INFORMATION GIVEN ▸
☆ ☆ ☆ ☆ ☆ ☆ ☆

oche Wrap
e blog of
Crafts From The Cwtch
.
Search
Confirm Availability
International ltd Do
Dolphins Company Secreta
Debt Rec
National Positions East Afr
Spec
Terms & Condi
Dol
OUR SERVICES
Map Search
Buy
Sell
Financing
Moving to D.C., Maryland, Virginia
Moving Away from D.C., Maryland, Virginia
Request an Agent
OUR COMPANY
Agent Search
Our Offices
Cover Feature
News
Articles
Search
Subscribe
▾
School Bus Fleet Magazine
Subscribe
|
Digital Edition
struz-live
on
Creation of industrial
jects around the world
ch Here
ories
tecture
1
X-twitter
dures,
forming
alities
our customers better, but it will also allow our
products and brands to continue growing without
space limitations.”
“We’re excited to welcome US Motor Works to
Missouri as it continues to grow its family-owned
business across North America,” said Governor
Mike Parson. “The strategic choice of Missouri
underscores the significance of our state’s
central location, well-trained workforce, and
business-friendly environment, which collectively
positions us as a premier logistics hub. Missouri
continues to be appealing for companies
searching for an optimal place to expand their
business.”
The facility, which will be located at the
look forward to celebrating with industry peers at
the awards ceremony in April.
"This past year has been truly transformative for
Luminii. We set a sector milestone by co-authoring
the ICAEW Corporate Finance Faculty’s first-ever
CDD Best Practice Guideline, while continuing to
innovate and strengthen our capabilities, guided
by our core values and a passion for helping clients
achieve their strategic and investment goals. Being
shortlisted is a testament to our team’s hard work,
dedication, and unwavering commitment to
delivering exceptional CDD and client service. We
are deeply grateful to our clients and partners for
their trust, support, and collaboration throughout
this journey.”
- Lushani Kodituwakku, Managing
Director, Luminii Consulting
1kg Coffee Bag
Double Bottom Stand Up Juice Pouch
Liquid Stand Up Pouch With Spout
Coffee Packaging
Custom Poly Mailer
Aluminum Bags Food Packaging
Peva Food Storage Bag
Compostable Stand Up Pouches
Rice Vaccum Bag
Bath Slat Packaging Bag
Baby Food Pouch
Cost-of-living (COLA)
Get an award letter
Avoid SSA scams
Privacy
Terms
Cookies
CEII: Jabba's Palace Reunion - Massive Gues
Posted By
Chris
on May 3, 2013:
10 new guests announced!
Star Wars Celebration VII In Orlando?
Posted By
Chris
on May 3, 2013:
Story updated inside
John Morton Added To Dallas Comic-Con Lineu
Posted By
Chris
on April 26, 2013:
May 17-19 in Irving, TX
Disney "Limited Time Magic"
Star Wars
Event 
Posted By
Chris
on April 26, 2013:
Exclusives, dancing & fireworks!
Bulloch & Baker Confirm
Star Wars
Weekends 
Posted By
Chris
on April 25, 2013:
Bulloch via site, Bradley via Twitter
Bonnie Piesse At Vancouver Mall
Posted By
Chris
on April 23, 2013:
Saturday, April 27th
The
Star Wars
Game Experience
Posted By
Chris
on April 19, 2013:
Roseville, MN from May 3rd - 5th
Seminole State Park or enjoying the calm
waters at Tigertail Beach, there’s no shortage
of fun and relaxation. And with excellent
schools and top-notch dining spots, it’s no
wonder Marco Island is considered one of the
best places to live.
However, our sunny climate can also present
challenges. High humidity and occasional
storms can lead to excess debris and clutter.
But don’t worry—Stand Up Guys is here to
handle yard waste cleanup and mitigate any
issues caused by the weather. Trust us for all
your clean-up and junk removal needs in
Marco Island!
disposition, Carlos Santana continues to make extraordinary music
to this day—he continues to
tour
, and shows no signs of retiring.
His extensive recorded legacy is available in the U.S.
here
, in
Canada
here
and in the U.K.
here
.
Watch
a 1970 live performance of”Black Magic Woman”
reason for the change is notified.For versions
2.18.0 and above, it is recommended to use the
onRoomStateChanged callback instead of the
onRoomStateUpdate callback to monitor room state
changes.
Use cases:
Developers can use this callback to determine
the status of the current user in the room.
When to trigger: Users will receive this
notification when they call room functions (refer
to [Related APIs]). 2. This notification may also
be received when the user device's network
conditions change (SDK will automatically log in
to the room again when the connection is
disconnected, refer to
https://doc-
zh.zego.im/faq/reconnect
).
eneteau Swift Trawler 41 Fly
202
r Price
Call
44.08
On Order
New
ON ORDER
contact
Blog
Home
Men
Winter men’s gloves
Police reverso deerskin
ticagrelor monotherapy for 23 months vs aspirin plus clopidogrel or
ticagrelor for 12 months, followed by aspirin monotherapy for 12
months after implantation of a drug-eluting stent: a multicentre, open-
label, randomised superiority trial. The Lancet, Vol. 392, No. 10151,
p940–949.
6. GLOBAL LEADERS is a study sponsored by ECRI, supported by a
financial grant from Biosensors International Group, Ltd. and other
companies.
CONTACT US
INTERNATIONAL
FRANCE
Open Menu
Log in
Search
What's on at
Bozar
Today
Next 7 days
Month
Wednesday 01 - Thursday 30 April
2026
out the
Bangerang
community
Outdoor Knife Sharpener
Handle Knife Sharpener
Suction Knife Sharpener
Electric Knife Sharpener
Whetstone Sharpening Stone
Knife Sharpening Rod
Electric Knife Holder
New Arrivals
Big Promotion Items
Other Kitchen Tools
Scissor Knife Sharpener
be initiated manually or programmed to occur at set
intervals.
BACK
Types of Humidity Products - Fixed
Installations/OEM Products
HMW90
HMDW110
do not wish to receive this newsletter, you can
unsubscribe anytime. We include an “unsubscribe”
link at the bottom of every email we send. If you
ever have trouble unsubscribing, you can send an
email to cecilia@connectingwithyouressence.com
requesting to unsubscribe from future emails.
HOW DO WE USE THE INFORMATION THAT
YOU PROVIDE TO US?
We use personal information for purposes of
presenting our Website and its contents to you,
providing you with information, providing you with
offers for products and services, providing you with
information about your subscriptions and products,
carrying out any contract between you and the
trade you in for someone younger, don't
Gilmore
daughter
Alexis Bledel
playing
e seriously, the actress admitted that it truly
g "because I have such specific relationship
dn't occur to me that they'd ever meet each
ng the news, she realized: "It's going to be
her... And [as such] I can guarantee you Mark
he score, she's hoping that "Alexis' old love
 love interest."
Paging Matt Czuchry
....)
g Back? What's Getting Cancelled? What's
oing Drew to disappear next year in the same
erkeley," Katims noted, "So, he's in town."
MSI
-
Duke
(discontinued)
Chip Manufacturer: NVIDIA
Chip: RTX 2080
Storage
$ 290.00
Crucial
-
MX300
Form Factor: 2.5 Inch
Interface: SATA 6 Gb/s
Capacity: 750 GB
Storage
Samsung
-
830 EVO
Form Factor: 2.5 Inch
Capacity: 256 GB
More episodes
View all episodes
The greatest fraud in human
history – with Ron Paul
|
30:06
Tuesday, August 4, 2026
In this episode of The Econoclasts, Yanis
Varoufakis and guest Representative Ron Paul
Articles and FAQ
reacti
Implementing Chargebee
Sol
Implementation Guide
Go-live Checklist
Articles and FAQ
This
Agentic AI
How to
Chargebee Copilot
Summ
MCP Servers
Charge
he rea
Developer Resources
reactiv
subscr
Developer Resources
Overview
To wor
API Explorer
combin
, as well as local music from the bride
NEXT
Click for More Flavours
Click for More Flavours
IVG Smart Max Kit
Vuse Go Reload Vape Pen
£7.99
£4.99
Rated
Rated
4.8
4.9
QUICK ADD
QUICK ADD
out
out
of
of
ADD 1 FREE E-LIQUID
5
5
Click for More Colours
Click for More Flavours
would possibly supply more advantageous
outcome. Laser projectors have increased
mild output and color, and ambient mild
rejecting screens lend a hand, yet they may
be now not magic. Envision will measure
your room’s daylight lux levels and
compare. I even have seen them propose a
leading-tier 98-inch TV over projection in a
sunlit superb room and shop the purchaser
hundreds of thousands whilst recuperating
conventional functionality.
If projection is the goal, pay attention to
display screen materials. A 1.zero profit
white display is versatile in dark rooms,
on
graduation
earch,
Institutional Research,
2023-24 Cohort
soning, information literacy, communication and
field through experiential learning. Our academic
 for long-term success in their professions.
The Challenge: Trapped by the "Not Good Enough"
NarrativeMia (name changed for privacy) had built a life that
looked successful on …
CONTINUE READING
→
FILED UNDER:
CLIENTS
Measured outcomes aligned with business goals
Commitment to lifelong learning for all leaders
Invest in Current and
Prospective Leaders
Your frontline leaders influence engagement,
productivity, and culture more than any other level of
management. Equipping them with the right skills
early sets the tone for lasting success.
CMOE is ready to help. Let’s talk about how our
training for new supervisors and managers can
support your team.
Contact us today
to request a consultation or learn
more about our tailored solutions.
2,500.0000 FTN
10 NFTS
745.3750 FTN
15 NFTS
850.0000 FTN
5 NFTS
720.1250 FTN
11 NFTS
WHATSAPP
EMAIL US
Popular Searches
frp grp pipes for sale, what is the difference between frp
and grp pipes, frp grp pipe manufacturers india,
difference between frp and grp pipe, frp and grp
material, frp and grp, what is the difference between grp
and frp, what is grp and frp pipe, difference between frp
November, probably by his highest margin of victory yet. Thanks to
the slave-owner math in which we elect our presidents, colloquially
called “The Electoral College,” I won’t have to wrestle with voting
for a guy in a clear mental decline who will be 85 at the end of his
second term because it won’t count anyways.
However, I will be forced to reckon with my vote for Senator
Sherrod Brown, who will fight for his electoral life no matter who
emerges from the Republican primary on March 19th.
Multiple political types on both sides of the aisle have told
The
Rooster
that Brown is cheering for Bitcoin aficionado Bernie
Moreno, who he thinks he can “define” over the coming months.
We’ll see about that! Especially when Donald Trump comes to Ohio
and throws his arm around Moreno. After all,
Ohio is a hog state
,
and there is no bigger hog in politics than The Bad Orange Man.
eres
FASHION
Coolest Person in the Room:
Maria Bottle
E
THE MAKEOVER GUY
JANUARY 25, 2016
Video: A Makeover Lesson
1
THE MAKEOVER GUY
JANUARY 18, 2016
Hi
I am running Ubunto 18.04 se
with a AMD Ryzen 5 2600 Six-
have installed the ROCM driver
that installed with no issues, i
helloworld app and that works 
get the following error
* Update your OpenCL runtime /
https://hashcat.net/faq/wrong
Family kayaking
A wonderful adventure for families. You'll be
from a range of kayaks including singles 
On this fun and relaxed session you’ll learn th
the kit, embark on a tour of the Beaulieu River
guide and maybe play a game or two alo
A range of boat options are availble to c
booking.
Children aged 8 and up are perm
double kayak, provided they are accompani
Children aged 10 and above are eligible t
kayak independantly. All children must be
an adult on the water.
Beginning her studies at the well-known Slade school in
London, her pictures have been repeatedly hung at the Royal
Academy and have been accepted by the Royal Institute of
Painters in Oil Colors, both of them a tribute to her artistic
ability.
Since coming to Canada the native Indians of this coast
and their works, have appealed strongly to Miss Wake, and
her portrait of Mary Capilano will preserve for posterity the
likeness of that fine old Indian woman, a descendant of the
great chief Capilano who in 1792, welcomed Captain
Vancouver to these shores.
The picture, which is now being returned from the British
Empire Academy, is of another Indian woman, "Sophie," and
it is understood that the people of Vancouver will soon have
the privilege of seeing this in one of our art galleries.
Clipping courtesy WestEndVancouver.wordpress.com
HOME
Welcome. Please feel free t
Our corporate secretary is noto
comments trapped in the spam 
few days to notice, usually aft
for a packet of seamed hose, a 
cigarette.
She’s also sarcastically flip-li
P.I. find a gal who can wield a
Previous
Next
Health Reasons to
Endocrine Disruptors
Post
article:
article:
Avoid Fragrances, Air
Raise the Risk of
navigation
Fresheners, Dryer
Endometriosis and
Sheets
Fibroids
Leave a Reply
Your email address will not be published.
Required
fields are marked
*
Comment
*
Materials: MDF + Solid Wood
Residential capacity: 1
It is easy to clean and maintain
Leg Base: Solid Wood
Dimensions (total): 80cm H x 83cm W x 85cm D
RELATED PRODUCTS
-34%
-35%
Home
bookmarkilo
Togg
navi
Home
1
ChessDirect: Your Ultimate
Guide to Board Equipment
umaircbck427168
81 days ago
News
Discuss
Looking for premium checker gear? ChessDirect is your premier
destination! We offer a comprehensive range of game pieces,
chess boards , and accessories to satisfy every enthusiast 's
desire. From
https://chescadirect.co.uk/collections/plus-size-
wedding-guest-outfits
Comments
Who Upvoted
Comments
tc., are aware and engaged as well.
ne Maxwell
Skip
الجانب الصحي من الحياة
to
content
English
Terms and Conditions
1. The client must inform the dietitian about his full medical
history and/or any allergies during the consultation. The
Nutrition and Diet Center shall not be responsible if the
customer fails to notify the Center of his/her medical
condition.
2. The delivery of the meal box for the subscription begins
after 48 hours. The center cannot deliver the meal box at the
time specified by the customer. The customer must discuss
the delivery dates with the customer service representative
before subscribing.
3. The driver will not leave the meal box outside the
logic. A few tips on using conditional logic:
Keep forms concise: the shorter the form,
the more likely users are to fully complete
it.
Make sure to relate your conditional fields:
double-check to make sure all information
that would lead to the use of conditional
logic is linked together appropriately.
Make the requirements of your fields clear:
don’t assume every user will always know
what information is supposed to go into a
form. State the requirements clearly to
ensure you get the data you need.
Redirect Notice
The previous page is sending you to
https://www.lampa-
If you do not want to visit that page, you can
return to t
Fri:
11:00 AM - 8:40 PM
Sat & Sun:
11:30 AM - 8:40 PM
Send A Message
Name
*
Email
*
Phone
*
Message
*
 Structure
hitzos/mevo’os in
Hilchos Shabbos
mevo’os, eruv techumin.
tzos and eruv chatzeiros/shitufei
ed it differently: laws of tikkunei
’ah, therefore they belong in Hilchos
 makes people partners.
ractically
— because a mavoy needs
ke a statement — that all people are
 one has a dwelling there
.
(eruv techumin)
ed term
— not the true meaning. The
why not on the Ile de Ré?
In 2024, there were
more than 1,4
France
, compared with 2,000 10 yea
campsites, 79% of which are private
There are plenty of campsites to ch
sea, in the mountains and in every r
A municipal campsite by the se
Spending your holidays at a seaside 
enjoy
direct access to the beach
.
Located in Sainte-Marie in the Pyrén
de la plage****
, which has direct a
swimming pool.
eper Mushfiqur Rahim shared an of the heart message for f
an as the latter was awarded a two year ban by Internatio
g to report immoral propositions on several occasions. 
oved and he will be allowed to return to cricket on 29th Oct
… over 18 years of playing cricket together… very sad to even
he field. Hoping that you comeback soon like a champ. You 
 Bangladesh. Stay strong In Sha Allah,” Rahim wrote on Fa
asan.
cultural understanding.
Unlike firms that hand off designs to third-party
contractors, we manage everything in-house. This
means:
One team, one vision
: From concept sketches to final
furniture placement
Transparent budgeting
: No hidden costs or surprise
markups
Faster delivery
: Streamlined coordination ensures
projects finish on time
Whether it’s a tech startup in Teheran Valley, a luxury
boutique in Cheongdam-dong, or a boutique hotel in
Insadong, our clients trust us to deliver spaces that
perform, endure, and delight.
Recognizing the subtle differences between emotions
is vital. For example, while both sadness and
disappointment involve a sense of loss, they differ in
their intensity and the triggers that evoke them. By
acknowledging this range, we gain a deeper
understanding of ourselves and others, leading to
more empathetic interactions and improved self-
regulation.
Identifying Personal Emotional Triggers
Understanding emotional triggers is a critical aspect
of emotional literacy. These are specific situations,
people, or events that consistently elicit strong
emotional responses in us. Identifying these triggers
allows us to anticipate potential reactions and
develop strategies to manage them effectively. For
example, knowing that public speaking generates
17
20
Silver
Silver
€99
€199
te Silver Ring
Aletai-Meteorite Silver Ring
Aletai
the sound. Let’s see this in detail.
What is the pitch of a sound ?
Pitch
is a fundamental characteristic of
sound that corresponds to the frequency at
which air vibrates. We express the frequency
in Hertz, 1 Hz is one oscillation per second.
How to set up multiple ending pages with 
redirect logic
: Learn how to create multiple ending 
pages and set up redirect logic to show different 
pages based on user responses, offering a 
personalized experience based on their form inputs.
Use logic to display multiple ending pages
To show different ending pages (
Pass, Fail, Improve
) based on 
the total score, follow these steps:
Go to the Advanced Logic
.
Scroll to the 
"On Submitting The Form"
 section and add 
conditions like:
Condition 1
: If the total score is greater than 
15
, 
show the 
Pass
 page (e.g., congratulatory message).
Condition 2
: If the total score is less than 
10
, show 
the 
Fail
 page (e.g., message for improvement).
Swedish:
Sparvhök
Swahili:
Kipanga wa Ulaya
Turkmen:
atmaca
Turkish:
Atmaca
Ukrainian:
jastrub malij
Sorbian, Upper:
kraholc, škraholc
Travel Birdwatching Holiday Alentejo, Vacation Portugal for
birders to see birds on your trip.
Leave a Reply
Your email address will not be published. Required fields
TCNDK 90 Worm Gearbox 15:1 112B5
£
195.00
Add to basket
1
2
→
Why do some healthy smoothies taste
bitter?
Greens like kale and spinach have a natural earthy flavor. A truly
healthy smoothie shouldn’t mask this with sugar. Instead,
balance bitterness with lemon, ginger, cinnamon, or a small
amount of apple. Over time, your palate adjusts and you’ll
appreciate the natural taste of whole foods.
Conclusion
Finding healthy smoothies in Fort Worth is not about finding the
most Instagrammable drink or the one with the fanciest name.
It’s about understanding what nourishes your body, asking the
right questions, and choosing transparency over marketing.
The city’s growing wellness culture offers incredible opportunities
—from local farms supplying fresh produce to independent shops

☆ ☆ ☆ ☆ ☆ ☆ ☆

WHAT YOU HAVE TO DO ▸ Using only the entries above, output the line with "challenges. High humidity and occasional", the line with "Marco Island!", and all lines between them, exactly as they stand.

EXPECTED ANSWER ▸
challenges. High humidity and occasional
storms can lead to excess debris and clutter.
But don’t worry—Stand Up Guys is here to
handle yard waste cleanup and mitigate any
issues caused by the weather. Trust us for all
your clean-up and junk removal needs in
Marco Island!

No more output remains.